Better known as the Danish quartet behind the plastic fantasy and irrepressible earworm that is 1997's Barbie Girl, Aqua and their lead singer, Lene Nystrom, are unapologetic about their early success.
"I totally understand why the song made number one around the world," says Nystrom, speaking to The Straits Times from Copenhagen.
Released in 1997 at the height of Eurodance and bubblegum pop on the airwaves, the song was in the top 10 on charts around the world.
It received as much censure as it did praise, with Rolling Stone readers dubbing it the most annoying song of the 1990s in a 2011 poll.
But 20 years on, Nystrom, 43, is almost stoic about their early success. And she does not seem to mind that people think their songs are tacky.

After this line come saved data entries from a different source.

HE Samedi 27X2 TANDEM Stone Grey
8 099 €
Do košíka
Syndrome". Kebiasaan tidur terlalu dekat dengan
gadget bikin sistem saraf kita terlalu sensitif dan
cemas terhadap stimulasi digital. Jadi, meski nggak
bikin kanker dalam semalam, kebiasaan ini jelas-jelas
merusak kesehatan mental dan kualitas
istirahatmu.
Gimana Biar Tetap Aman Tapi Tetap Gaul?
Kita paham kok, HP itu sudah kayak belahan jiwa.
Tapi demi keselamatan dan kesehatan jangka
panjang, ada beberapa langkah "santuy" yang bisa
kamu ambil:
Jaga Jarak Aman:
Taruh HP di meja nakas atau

"I don't have any negative feelings about any of those songs on the albums because they made us who we are and I think they're actually really great songs."
BOOK IT/AQUA 20TH ANNIVERSARY LIVE IN SINGAPORE
WHERE: The Star Theatre, The Star Performing Arts Centre, 1 Vista Exchange Green
WHEN: Nov 25, 8pm
ADMISSION: $128 to $248, VIP boxes at $248, with limited VIP ticket holders (first three rows and those in box seats) entitled to a meet-and-greet session with Aqua after the concert. Available from Sistic (call 6348-5555 or go to www.sistic.com.sg)
The group - also made up of singer Rene Dif, keyboardist Soren Rasted and guitarist Claus Norreen - went on to sell 14 million copies of their debut album Aquarium worldwide.
In fact, they have enough songs off their three album discography - that includes 2000's Aquarius and 2007's Megalomania - to hold the occasional anniversary tour.
The band are set to play at The Star Theatre on Nov 25, on what will be their only Asian stop on their 20th anniversary tour. They will also play in Europe.
"We collected all the greatest hits together, like Roses Are Red and Doctor Jones, so it'll be one hour of intense partying and playing the songs that people actually remember," says Nystrom.
The group's fourth member, Claus Norreen, decided to sit out the tour to focus on his own projects, but the group will be joined by a five-piece band on stage.
As for the crazy wigs and height- of-the-1990s fashion they were known for, she admits that she still "loves to dress up".
"I usually want to wear something I feel comfortable in, but I promise to look amazing," she teases.
This will be their first time here since 2001, just before the band went on a long hiatus, and plenty has changed since then.
Nystrom and Rasted got married and they have two children, a son Billy and a daughter India, together. They separated in April this year.
"I love that I've been through the success of Aqua, but I do like that there isn't the same rush there was back then," she admits.
"Now I want to take care of the kids and be a good mum, but it's really great to come out once in a while and be a rock star," she says with a laugh.
Nystrom also attributes their being global phenomenons in the late 1990s to timing.
"It was just the right timing - the Spice Girls, Backstreet Boys, everyone was having great success with their pop music," she notes.
She further explains: "Usually music follows the economy of the world, so if the economy is doing well, people tend towards rock music grunge. But if the economy is doing poorly, then people turn to pop music to kind of cheer them up."
Perhaps, people need cheering up again. "There are so many new fans out there, our music has a new life again," she says.
It also looks like the band have one more song in them, that they plan to release next year. "We will go into the studio this autumn, and try to create something amazing again," she reveals.
She hints that they will "adapt to the new times".
"You have to be a little more up to date of course, but it's still going to be Aqua," she says.